The bodies of the four Americans killed in an attack on the consulate in Benghazi return to Andrews Air Force Base on Friday, Sept. 14, 2012.
September 14, 2012 12:00:00 AM PDT
The bodies of the four Americans killed in an attack on the consulate in Benghazi have returned to U.S. soil. In a solemn ceremony, President Barack Obama declared, "Their sacrifice will never be forgotten. We will bring to justice those who took them from us."

Mr. Obama, Vice President Joe Biden and Secretary of State Hillary Clinton greeted the plane as it arrived at Andrews Air Force Base.

"Even as voices of suspicion and mistrust seek to divide countries and cultures from one another, the United States of America will never retreat from the world. We will never stop working for the dignity and freedom that every person deserves," the president said.

Across the Muslim world, protesters continue to rage for a fourth day against the United States and against the makers of the anti-Islam film that was produced in California. There are reports the U.S. embassies in Tunisia and Sudan have been breached.

## LISTED RECORDS
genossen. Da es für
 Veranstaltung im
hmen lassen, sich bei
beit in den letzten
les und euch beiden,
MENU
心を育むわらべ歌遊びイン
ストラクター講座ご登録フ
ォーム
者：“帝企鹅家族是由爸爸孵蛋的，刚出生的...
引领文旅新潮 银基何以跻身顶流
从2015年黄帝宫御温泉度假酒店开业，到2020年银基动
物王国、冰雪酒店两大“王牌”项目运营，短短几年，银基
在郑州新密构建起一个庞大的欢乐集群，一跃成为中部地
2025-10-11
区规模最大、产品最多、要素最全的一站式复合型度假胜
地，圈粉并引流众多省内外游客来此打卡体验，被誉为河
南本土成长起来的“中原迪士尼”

## WORK ORDER A
Quote the part of the Benghazi report that begins with the words containing "Across the Muslim" and ends with "have been breached.".
## WORK ORDER B
Print the records from their first line through the line containing "区规模最大、产品最多、要素最全的一站式复合型度假胜".

## RESPONSE A
Across the Muslim world, protesters continue to rage for a fourth day against the United States and against the makers of the anti-Islam film that was produced in California. There are reports the U.S. embassies in Tunisia and Sudan have been breached.

## RESPONSE B
genossen. Da es für
 Veranstaltung im
hmen lassen, sich bei
beit in den letzten
les und euch beiden,
MENU
心を育むわらべ歌遊びイン
ストラクター講座ご登録フ
ォーム
者：“帝企鹅家族是由爸爸孵蛋的，刚出生的...
引领文旅新潮 银基何以跻身顶流
从2015年黄帝宫御温泉度假酒店开业，到2020年银基动
物王国、冰雪酒店两大“王牌”项目运营，短短几年，银基
在郑州新密构建起一个庞大的欢乐集群，一跃成为中部地
2025-10-11
区规模最大、产品最多、要素最全的一站式复合型度假胜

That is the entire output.